#### ENTRÉES DE LA TÂCHE:
····················

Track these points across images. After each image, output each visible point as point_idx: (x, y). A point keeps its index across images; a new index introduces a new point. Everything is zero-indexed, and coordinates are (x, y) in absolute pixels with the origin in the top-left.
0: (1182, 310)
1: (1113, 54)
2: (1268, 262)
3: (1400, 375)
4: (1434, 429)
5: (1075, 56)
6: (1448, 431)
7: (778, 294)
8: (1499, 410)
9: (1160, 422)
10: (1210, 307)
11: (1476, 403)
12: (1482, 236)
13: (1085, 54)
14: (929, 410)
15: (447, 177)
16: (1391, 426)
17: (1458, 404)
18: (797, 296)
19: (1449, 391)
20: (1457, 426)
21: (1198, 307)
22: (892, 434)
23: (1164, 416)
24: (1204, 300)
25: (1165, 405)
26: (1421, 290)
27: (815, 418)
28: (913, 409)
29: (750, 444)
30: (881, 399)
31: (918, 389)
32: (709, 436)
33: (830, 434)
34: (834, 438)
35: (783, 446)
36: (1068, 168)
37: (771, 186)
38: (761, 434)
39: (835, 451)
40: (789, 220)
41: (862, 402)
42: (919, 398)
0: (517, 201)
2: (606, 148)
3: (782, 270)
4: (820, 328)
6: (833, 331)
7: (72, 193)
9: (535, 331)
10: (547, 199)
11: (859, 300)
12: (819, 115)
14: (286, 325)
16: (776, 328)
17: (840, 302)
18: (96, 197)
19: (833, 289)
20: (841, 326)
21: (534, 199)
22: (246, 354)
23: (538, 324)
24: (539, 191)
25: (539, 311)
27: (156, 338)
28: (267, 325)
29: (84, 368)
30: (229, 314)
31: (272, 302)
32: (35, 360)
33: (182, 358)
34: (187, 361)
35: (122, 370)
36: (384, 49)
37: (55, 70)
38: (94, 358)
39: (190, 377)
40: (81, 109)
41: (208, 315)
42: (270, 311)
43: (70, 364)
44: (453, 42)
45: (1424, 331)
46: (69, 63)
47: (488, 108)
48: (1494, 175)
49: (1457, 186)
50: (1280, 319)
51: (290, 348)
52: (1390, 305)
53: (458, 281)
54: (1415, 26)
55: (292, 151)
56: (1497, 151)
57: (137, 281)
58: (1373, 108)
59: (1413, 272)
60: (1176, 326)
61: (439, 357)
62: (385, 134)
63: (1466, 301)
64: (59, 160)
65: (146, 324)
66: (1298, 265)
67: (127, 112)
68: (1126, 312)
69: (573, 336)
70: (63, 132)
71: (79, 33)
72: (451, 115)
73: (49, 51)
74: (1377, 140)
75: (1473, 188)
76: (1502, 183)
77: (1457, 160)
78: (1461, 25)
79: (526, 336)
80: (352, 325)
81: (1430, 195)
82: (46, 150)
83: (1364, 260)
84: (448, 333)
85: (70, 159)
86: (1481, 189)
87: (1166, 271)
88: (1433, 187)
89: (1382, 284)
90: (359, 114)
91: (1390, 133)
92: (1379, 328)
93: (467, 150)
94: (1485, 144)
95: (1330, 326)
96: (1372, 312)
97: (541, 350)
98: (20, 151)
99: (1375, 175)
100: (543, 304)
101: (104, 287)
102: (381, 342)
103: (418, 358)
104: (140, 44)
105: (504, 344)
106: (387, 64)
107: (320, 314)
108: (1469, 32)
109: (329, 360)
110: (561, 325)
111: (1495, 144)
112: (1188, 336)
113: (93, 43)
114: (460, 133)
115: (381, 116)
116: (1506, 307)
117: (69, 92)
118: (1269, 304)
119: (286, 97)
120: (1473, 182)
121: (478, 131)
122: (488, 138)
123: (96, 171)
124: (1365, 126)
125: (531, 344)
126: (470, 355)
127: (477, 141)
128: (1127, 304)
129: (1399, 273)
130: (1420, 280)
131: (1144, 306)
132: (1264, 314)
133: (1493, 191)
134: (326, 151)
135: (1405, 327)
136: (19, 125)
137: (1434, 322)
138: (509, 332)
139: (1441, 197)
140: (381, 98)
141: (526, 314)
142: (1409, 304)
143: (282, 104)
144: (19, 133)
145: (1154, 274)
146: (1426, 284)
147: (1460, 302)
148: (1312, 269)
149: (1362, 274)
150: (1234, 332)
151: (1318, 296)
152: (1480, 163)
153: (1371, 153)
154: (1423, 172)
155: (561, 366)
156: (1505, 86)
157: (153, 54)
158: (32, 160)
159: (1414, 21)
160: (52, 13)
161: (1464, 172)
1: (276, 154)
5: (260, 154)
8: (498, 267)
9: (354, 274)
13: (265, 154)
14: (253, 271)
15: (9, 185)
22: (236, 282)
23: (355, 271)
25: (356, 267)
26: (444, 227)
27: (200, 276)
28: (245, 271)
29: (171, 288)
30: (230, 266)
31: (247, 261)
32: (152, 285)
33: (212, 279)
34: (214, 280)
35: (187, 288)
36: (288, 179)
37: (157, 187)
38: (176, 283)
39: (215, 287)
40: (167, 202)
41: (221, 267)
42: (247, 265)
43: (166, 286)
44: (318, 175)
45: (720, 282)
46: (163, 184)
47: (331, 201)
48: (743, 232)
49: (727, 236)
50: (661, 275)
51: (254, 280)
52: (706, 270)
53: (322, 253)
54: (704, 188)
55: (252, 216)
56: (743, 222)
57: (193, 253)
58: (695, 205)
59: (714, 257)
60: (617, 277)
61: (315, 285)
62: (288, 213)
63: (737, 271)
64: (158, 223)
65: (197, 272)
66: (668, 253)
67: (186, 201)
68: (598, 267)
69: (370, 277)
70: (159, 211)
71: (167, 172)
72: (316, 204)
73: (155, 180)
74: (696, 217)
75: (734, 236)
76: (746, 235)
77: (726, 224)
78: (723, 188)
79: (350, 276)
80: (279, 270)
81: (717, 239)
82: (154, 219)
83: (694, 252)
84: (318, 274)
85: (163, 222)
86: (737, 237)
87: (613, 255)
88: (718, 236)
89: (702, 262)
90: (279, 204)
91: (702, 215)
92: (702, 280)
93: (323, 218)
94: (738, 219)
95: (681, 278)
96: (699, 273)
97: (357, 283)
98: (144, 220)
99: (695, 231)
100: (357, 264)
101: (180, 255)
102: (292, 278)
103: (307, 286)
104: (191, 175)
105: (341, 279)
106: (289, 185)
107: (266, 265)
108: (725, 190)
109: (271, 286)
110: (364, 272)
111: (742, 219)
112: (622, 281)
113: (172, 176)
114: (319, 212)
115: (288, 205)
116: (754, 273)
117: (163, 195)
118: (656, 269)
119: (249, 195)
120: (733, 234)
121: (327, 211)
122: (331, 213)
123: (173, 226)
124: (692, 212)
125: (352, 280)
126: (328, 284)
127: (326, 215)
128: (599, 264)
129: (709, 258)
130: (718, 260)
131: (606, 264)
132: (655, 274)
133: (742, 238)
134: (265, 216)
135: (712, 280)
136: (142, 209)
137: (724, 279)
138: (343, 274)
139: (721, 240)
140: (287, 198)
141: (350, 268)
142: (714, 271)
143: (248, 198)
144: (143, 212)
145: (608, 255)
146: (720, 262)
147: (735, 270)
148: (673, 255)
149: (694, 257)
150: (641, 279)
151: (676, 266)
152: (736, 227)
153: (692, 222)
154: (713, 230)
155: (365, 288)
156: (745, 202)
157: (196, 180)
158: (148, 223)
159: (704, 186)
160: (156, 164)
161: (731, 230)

····················

#### MARCHE À SUIVRE:
Filtrez les entrées ci-dessus pour ne garder que les lignes contenant la chaîne « output », en respectant la casse, puis recopiez-les toutes.

#### RÉPONSE CI-DESSOUS:
Track these points across images. After each image, output each visible point as point_idx: (x, y). A point keeps its index across images; a new index introduces a new point. Everything is zero-indexed, and coordinates are (x, y) in absolute pixels with the origin in the top-left.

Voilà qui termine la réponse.